When products get a social life

Consumers rally around brand names - and form grass-roots communities with clout

It's a chilly Wednesday evening, and a group of runners trickles into the Niketown store on Newbury Street in Boston.

As the lobby fills with sociable, bundled-up runners, a young man with a British accent asks to lead the group in a stretch.

"I've gotten so much from this group," he says, "I wanted to give something back."

This store-hosted running club, which averages 40 to 80 participants weekly, has earned a reputation as a way to help runners meet each other, and, not so incidentally, promote the Nike brand.

The weekly event is an example of what marketing experts call a "brand community" - or a group of people who are enthusiastic about the same product and know each other through social events or online message boards.

Some companies have encouraged brand communities as part of their marketing strategy. Saturn, for example, is famous for its owner reunions and barbeques. And Harley Davidson pulled itself from the brink of bankruptcy in the mid-1980s after introducing Harley Owner Groups.

But more often than not, brand communities are a consumer-controlled phenomenon not fully understood by marketers, who simply seek to manage them.

"Community" has become one of the hottest buzzwords in marketing, thanks in large part to the Internet's usefulness as a tool for linking members of affinity groups of all kinds.

By creating social events and online message boards where customers can exchange ideas about a product, marketers achieve two things: a positive "group hug" feeling for consumers and a firsthand look at what consumers want from a product.

"There is a definite feeling among marketers that if you want to build up loyalty to your brand, your product has to have an active social life," says Susan Fournier, associate professor of marketing at Harvard University. "Marketers [say] if you can build these community groups, these people will advocate your brand, and when people get together it ... puts the brand on the radar screen for other consumers."

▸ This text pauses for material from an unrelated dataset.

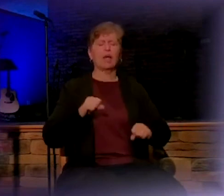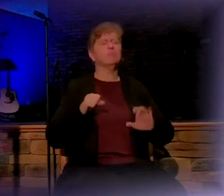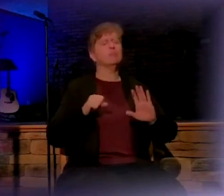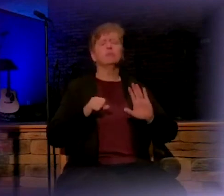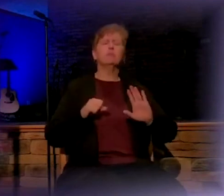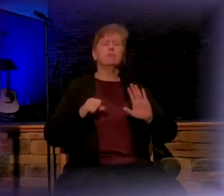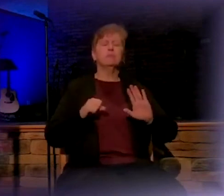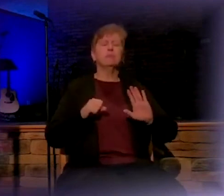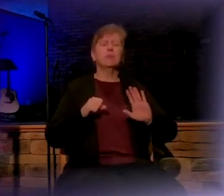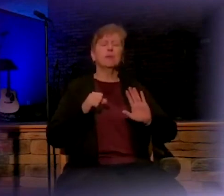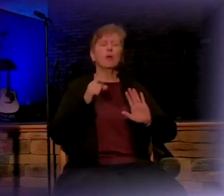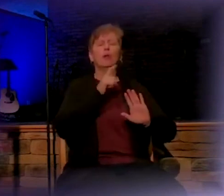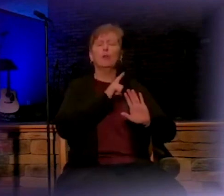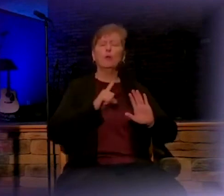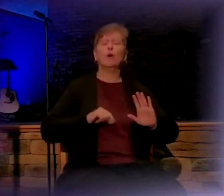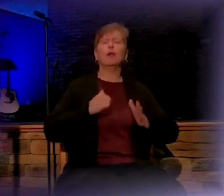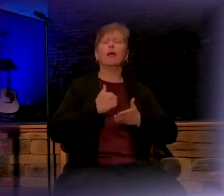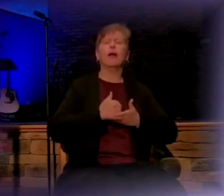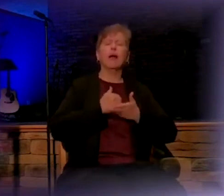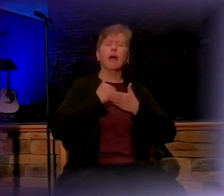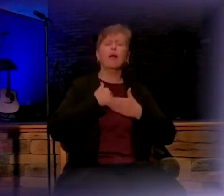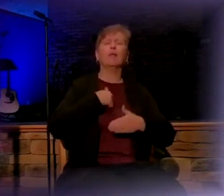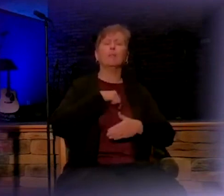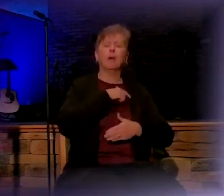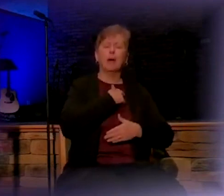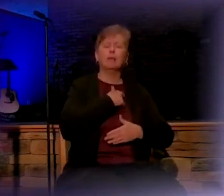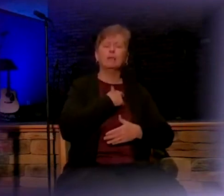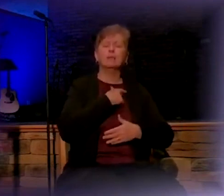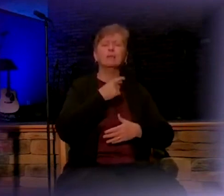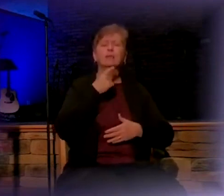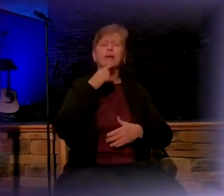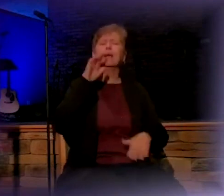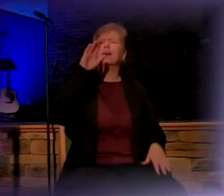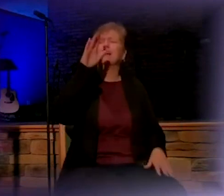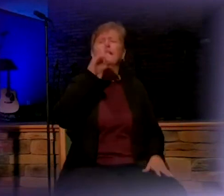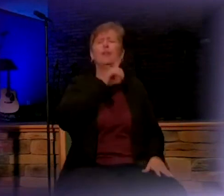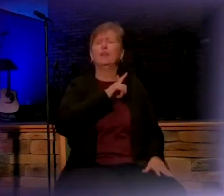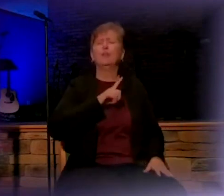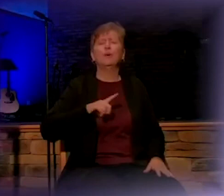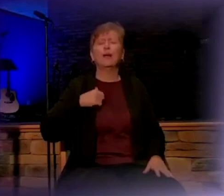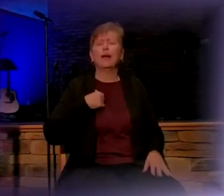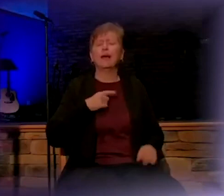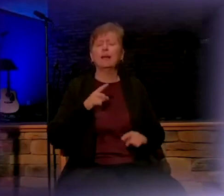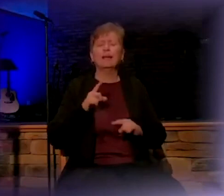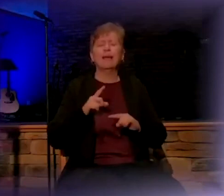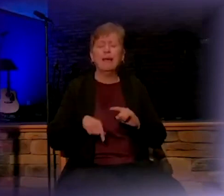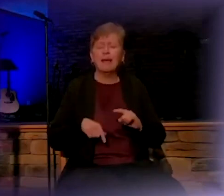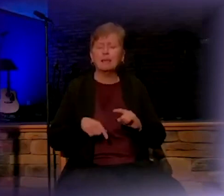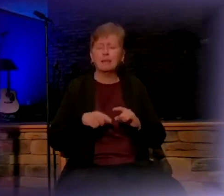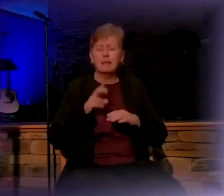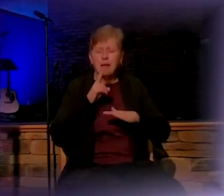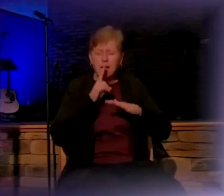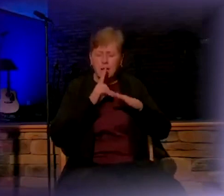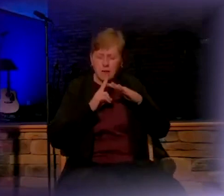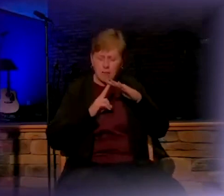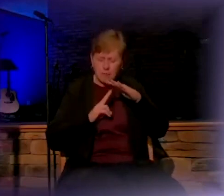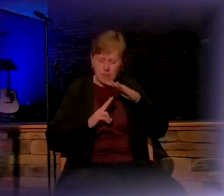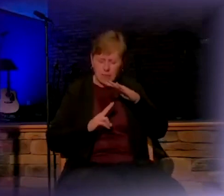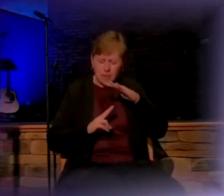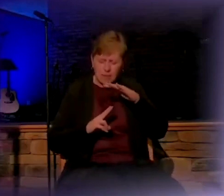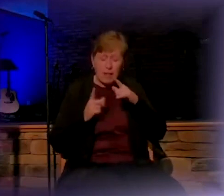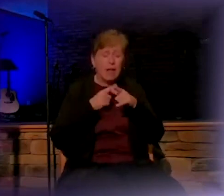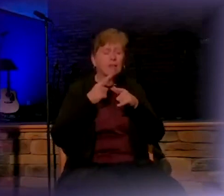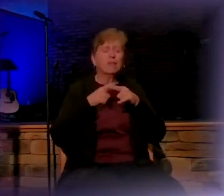point, whatever the situation is before us, that we would say, Lord, I can't. And then we would turn our eyes to you,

Increasingly, marketers find they've been nudged out of the driver's seat. Tom O'Guinn, an associate professor of marketing at the University of Illinois Urbana-Champaign and a specialist in brand communities, says he gets flooded with calls from marketing managers saying they've got a "brand-community situation going on."

"Their issue in 95 percent of the cases is: 'How do we manage it?' Some don't even want a brand community because it makes the consumers really powerful."

The existence of a brand community presents companies with the threat of being confronted by consumers who have organized into a group and have specific demands - ones not easily ignored.

"If a guy shows up at your doorstep and says 'I represent 10,000 users,' you as the marketing manger are probably going to say 'Yeah, come on in and have a seat,' " says Professor O'Guinn.

Consider the swirl of consumer discussion among users of the Palm Pilot, a leading brand of personal digital assistant. Palm Pilot can be configured to use several different operating systems. But recently, Palm users worldwide have been hammering out a consensus on ways they want their devices to interface and perform, and then communicating their preferences to software companies like Microsoft.

While Palm says it does pay attention to its consumer groups online, it declined to comment on how it is monitoring those groups or applying the feedback gleaned there, citing it as proprietary information.

Not all companies embrace the idea of letting consumers weigh in on product development.

Michael Kiely, chairman of Boomerang, a relationship marketing firm in Sydney, Australia, said that when his firm first introduced the concept of developing brand communities to their clients two years ago, nobody got it. "It's not the control-and-command model that people understand," he says.

Other companies appear to be keeping consumer clubs at arm's length.

Toyota's Land Cruiser Club of Australia - orchestrated entirely by volunteers - puts participants through a two-day training program in the outback, where they learn about things like escaping from bogs and crossing rivers with water up to window-level.

But for now, Toyota is mostly keeping its distance.

"We think it's a great thing the clubs are out there, but we don't actively involve ourselves on a day-to-day basis ... because the clubs are too numerous," says John Hanson, a Toyota spokesman. "If a large group came to us and said, 'We would really like Toyota to come out to our event,' and if we thought it would be beneficial to our marketing plan, then we would indeed get involved with it."

Analysts agree that while most brands could have a social component to them, there are limits to building brand communities. Riding around the outback in a truck may hold more long-term appeal than, say, a Friday-night dinner built around a leading brand of spaghetti sauce.

Still, like-minded consumers are bound to embrace an opportunity to bond.

Mr. Kiely and his wife, themselves Toyota owners, have joined in a few of the Land Cruiser Club outings.

"To really experience the full value of the product, the community is the best way to do it," he says. "It can be a transforming experience."